Adherence of actinobacillus pleuropneumoniae serotype 1 to swine buccal epithelial cells involves fibronectin

Abstract

The swine pathogen Actinobacillus pleuropneumoniae serotype 1 was investigated for its ability to adhere to swine, rat, and human buccal epithelial cells (BEC). The highest number of bacteria adhered was to swine BEC. This binding ability was affected by heating, extreme pH, treatment with sodium dodecyl sulfate, ethylenediamine tetra-acetate, or periodate, and proteolysis, suggesting that cell-surface glycoproteins participate in adherence and that adherence is based mostly on ionic interactions. Mannose and swine fibronectin may play a direct role in this interaction. Convalescent-phase serum from naturally infected pigs inhibited the adhesion. There was a correlation between bacterial pathogenicity as well as host specificity and the capacity for adherence to swine BEC. Adhesion to swine BEC provides a convenient method to study in vitro the adherence of A. pleuropneumoniae and other pathogens of the pig respiratory tract.

Figure 1

Actinobacillus pleuropneumoniae serotype 1 adherence to buccal epithelial cells (BEC) after incubation of 5 × 104 BEC from swine, rats, and humans (B, D, and F, respectively) with 2 × 108 colony-forming units of bacteria.

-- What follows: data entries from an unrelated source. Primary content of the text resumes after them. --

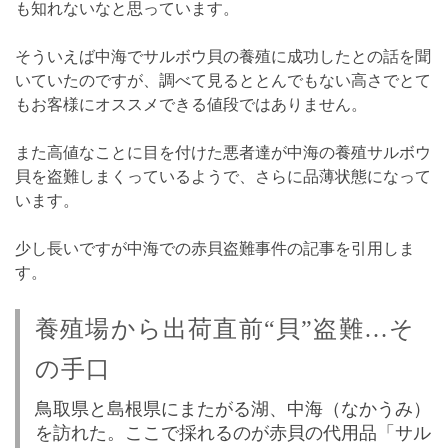
も知れないなと思っています。
そういえば中海でサルボウ貝の養殖に成功したとの話を聞
いていたのですが、調べて見るととんでもない高さでとて
もお客様にオススメできる値段ではありません。
また高値なことに目を付けた悪者達が中海の養殖サルボウ
貝を盗難しまくっているようで、さらに品薄状態になって
います。
少し長いですが中海での赤貝盗難事件の記事を引用しま
す。
養殖場から出荷直前“貝”盗難…そ
の手口
鳥取県と島根県にまたがる湖、中海（なかうみ）
を訪れた。ここで採れるのが赤貝の代用品「サル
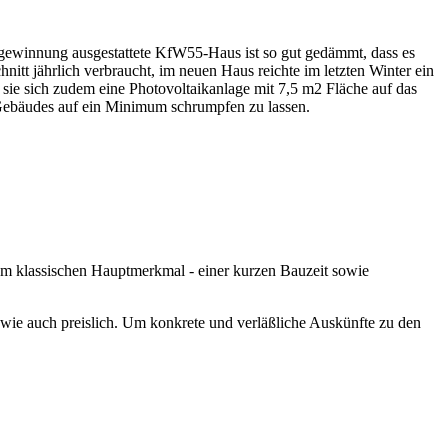
ückgewinnung ausgestattete KfW55-Haus ist so gut gedämmt, dass es
itt jährlich verbraucht, im neuen Haus reichte im letzten Winter ein
 sie sich zudem eine Photovoltaikanlage mit 7,5 m2 Fläche auf das
 Gebäudes auf ein Minimum schrumpfen zu lassen.
dem klassischen Hauptmerkmal - einer kurzen Bauzeit sowie
 wie auch preislich. Um konkrete und verläßliche Auskünfte zu den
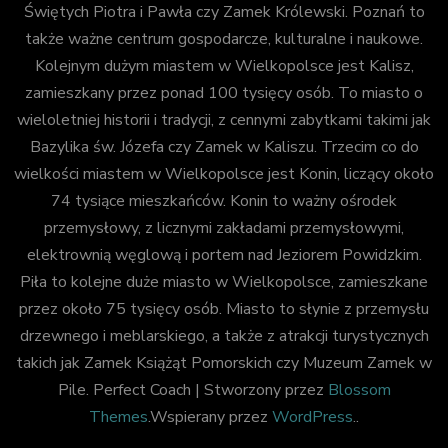
Świętych Piotra i Pawła czy Zamek Królewski. Poznań to
także ważne centrum gospodarcze, kulturalne i naukowe.
Kolejnym dużym miastem w Wielkopolsce jest Kalisz,
zamieszkany przez ponad 100 tysięcy osób. To miasto o
wieloletniej historii i tradycji, z cennymi zabytkami takimi jak
Bazylika św. Józefa czy Zamek w Kaliszu. Trzecim co do
wielkości miastem w Wielkopolsce jest Konin, liczący około
74 tysiące mieszkańców. Konin to ważny ośrodek
przemysłowy, z licznymi zakładami przemysłowymi,
elektrownią węglową i portem nad Jeziorem Powidzkim.
Piła to kolejne duże miasto w Wielkopolsce, zamieszkane
przez około 75 tysięcy osób. Miasto to słynie z przemysłu
drzewnego i meblarskiego, a także z atrakcji turystycznych
takich jak Zamek Książąt Pomorskich czy Muzeum Zamek w
Pile.
Perfect Coach | Stworzony przez
Blossom
Themes
.Wspierany przez
WordPress
..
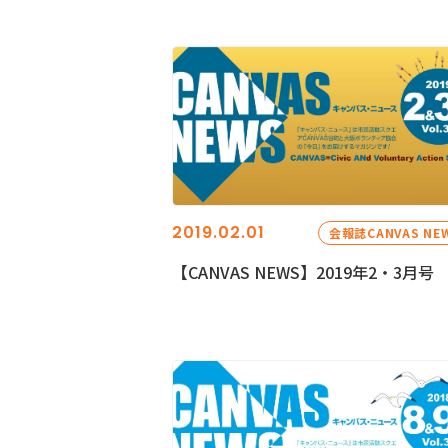
2019.02.01
会報誌CANVAS NE
【CANVAS NEWS】2019年2・3月号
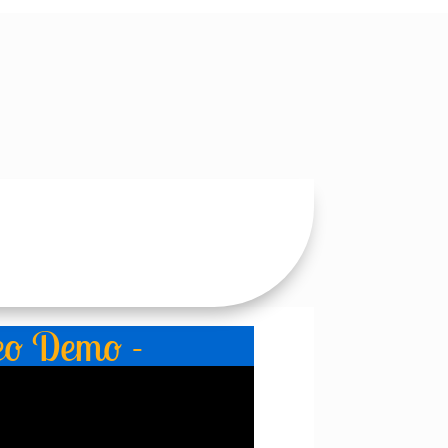
eo Demo -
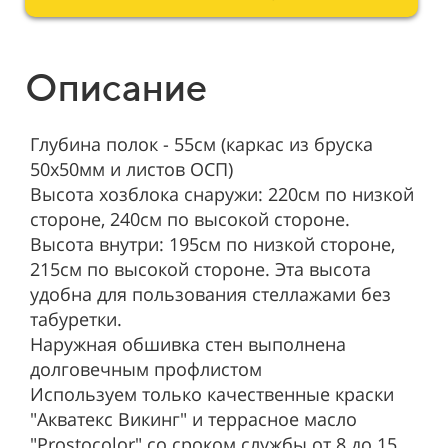
Описание
Глубина полок - 55см (каркас из бруска
50х50мм и листов ОСП)
Высота хозблока снаружи: 220см по низкой
стороне, 240см по высокой стороне.
Высота внутри: 195см по низкой стороне,
215см по высокой стороне. Эта высота
удобна для пользования стеллажами без
табуретки.
Наружная обшивка стен выполнена
долговечным профлистом
Используем только качественные краски
"Акватекс Викинг" и террасное масло
"Prostocolor" со сроком службы от 8 до 15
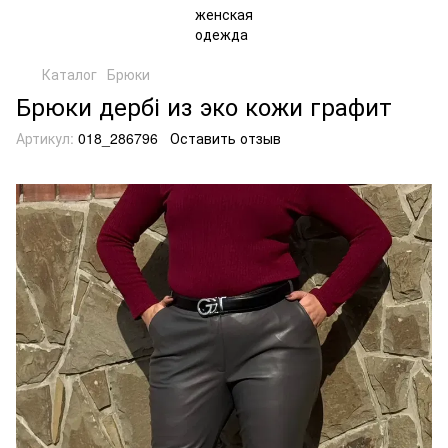
Каталог
Брюки
Брюки дербі из эко кожи графит
Артикул:
018_286796
Оставить отзыв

A, C, and E are controls from indigenous flora on swine, rat, and human BEC, respectively. Cells were visualized by light microscopy (original magnification, X400).

Figure 2

A1: Swine buccal epithelial cells (BEC) incubated with rabbit anti-swine fibronectin polyclonal antibody and then with anti-rabbit immunoglobulin (Ig)G labelled with fluorescein isothiocyanate (FITC). A2: Effect of trypsin on swine BEC surface; cells were incubated with trypsin (2.5 μg/mL) for 10 min, washed with 0.1 M Tris-HCl, pH 7.2, and treated with the same serum as in A1. B: Numbers of bacteria adhering to swine BEC and to trypsin-treated cells. Assay was performed as in Figure 1. None — indigenous flora; A. pleuro 1 — A. pleuropneumoniae serotype 1. C: Electron micrograph of A. pleuropneumoniae incubated for 5 min with fibronectin and stained with uranyl acetate (bar = 500 nm); bacteria are in close interaction with fibronectin networks, covered by the protein. D: Similar interaction of A. pleuropneumoniae with a fibronectin fibre (bar = 500 nm).

Figure 3

Concentration effect of anti-pig fibronectin antibodies (A) or mannose (B) on the adherence of A. pleuropneumonie serotype 1 to swine BEC. Assays were performed as in Figure 1.

Figure 4

Adhesion of 3 A. pleuropneumoniae isolates and related gram-negative bacteria to human, rat, and swine BEC. Assays were done as in Figure 1. None — indigenous flora; A. pleuro 1, 1a, 1b, and 1c — A. pleuropneumoniae serotype 1 reference strain S4074 and 3 isolates; A. porcinus — Actinobacillus porcinus [* adhesion value of 350 ± 13 (standard error)]; A. minor — Actinobacillus minor Amy 2B; A. suis — Actinobacillus suis; A. seminis — Actinobacillus seminis ATCC 15768; H. parasuis — Haemophilus parasuis serotype 5; M. haemo — Mannheimia (Pasteurella) haemolytica M16 (microbiota) and OV20 (pathogen) (2 isolates from field ovine); P. multocida 1 and 2 — Pasteurella multocida (pig pathogen isolates); E. coli — Escherichia coli K12 AB1157.